This example does not even compile:
void Function(std::shared_ptr<Good> p) { std::cout << p.use_count() << '\n'; } int main() { Good* p = new Good; std::shared_ptr<Good> p1(p); Function(p);
shared_ptr
has an explicit
constructor to stop this.
To complete this compilation you need to write:
Function( std::shared_ptr<Good>(p) );
which is obviously wrong, and if someone is going to make this mistake, they are just as likely:
Function( CResource(std::shared_ptr<Good>(p)) );
So why did you bother to write CResource
? What does he add?
To deploy on Konrad Rudolph an excellent answer:
The answer to your question on how to avoid problems is to follow RAII and complete it completely.
We will ignore the example, which does not even compile, and do not look at it above:
Good* p = new Good; std::shared_ptr<Good> gp3(p); std::shared_ptr<Good> gp4(p);
This code cannot follow the RAII idiom. You get the resource:
Good* p = new Good;
But do not initialize the type of RAII. Bad .

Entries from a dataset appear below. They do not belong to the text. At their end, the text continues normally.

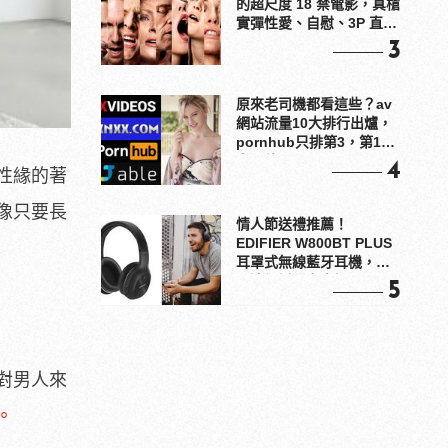
的超尺度 18 禁電影，真槍
實彈性愛、自慰、3P 直接
上！
3
原來老司機都看這些？av
網站流量10大排行出爐，
pornhub只排第3，第1名
竟是他？
4
性緣的著
像只要長
情人節送禮推薦！
EDIFIER W800BT PLUS
耳罩式無線藍牙耳機，在
耳邊傾訴甜言蜜語
5
對男人來
。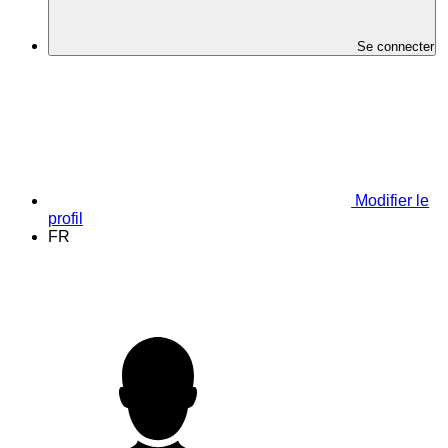
Se connecter
Modifier le
profil
FR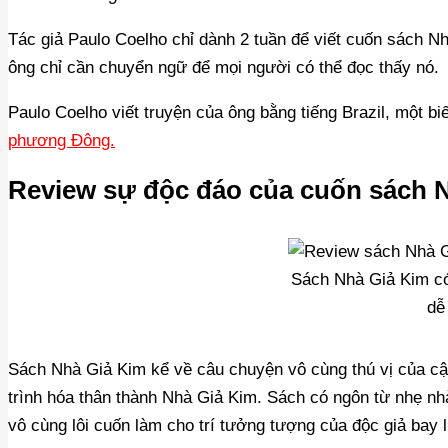
Tác giả Paulo Coelho chỉ dành 2 tuần để viết cuốn sách Nh
ông chỉ cần chuyển ngữ để mọi người có thể đọc thấy nó.
Paulo Coelho viết truyện của ông bằng tiếng Brazil, một b
phương Đông.
Review sự độc đáo của cuốn sách 
Sách Nhà Giả Kim có 
dễ
Sách Nhà Giả Kim kể về câu chuyện vô cùng thú vị của cậ
trình hóa thân thành Nhà Giả Kim. Sách có ngôn từ nhẹ nhà
vô cùng lôi cuốn làm cho trí tưởng tượng của độc giả bay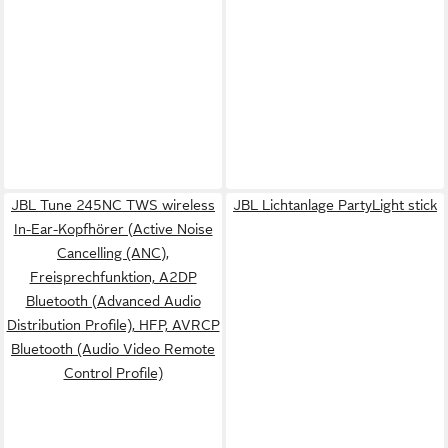
JBL Tune 245NC TWS wireless
JBL Lichtanlage PartyLight stick
In-Ear-Kopfhörer (Active Noise
Cancelling (ANC),
Freisprechfunktion, A2DP
Bluetooth (Advanced Audio
Distribution Profile), HFP, AVRCP
Bluetooth (Audio Video Remote
Control Profile)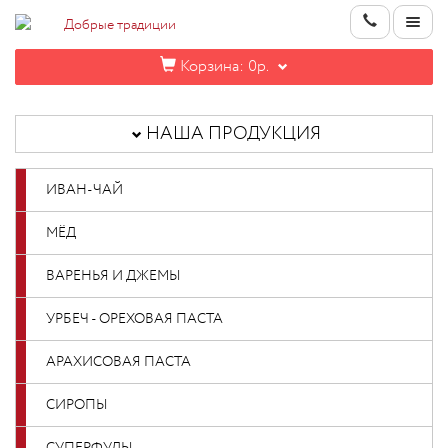
Корзина:
0р.
НАША
ПРОДУКЦИЯ
НАША ПРОДУКЦИЯ
ИНФОРМАЦИЯ
ИВАН-ЧАЙ
КОНТАКТЫ
МЁД
НОВИНКИ
ВАРЕНЬЯ И ДЖЕМЫ
ОПТОВИКАМ
УРБЕЧ - ОРЕХОВАЯ ПАСТА
АРАХИСОВАЯ ПАСТА
КАБИНЕТ
СИРОПЫ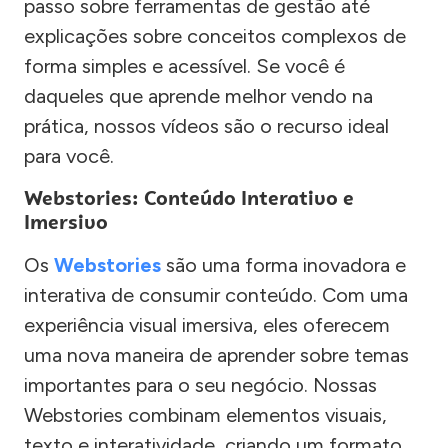
passo sobre ferramentas de gestão até
explicações sobre conceitos complexos de
forma simples e acessível. Se você é
daqueles que aprende melhor vendo na
prática, nossos vídeos são o recurso ideal
para você.
Webstories: Conteúdo Interativo e
Imersivo
Os
Webstories
são uma forma inovadora e
interativa de consumir conteúdo. Com uma
experiência visual imersiva, eles oferecem
uma nova maneira de aprender sobre temas
importantes para o seu negócio. Nossas
Webstories combinam elementos visuais,
texto e interatividade, criando um formato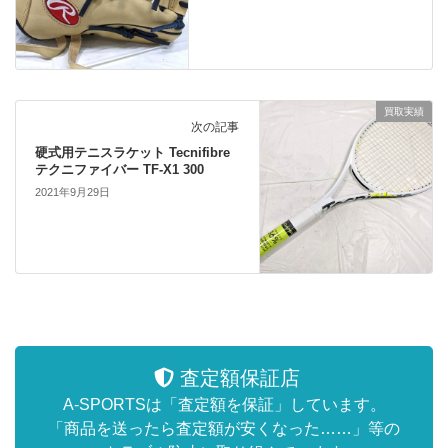
買取実績
次の記事
硬式用テニスラケット Tecnifibre
テクニファイバー TF-X1 300
2021年9月29日
査定額保証店
A-SPORTSは「査定額を保証」しています。
「商品を送ったら査定額が安くなった……」等の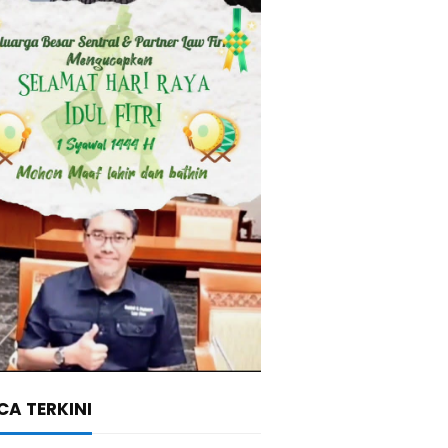
A TERKINI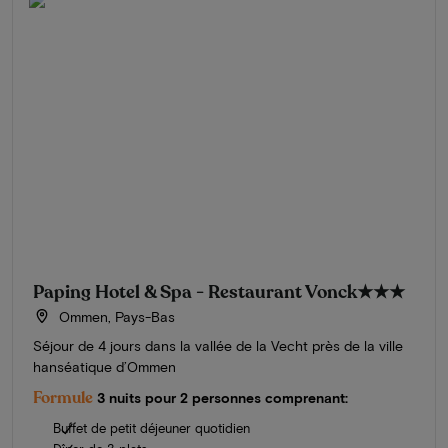
Paping Hotel & Spa - Restaurant Vonck
★★★
Ommen, Pays-Bas
Séjour de 4 jours dans la vallée de la Vecht près de la ville
hanséatique d’Ommen
Formule
3 nuits pour 2 personnes comprenant:
Buffet de petit déjeuner quotidien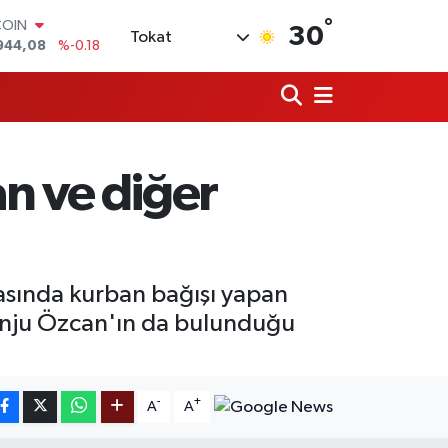
944,08
%-0.18
°
LAR
30
Tokat
7436
%0.18
RO
2510
%0.32
RLİN
4811
%0.38
M ALTIN
0.55
%0.03
n ve diğer
T100
779
%-14
asında kurban bağışı yapan
Tanju Özcan'ın da bulunduğu
-
+
A
A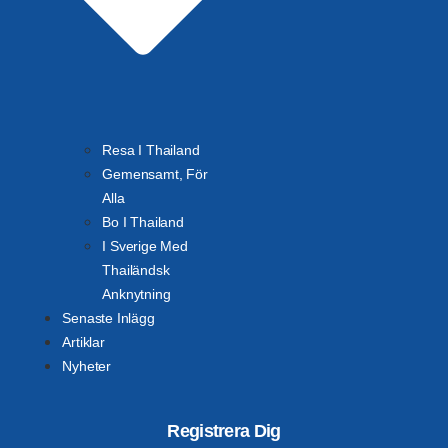
Resa I Thailand
Gemensamt, För
Alla
Bo I Thailand
I Sverige Med
Thailändsk
Anknytning
Senaste Inlägg
Artiklar
Nyheter
Registrera Dig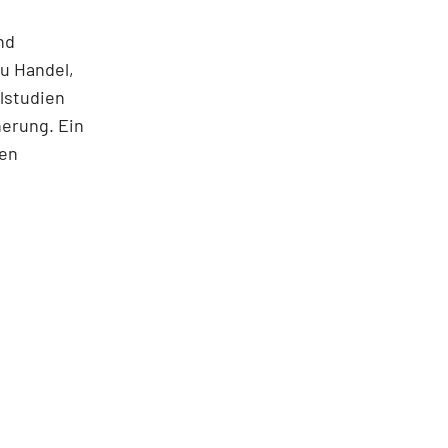
nd
u Handel,
lstudien
herung. Ein
nen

Then you initialize the object using some existing resource:
std::shared_ptr<Good> gp3(p);
This is also a bad . You must initialize the RAII type at the same time as acquiring the resource, and not separately (not even separated by just one line).
Then you repeat the same error:
std::shared_ptr<Good> gp4(p);
You marked this line as "BAD", but in fact the previous two lines were just as bad. The third line will cause undefined behavior, but the first two lines allowed this error to penetrate when it was supposed to get complicated. If you never had a Good*
suspension, then you could not use it to initialize gp4
, you would need to say shared_ptr<Good> gp4(gp3.get())
, which is clearly wrong, no one will do that.
The rule is pretty simple: don't use a raw pointer and put it in shared_ptr
. A raw pointer that you did not allocate is not a collection of resources, so do not use it to initialize. The same thing happens inside Function
, it should not take a raw pointer and use it to initialize shared_ptr
, which becomes the property of the type.
This is C ++, therefore it is impossible to protect against all the wrong ways of writing code, you cannot stop sufficiently motivated idiots from shooting in the foot, but all the recommendations and tools exist to prevent this if you follow the recommendations.
You have an interface in which it forces you to transfer ownership by passing a raw pointer, try replacing the interface so that it uses unique_ptr
to transfer ownership, or if this is completely impossible to do then try wrapping the interface in a more secure version using unique_ptr
to transfer ownership , and only as a last resort use a dangerous interface, but write it down very explicitly to transfer ownership.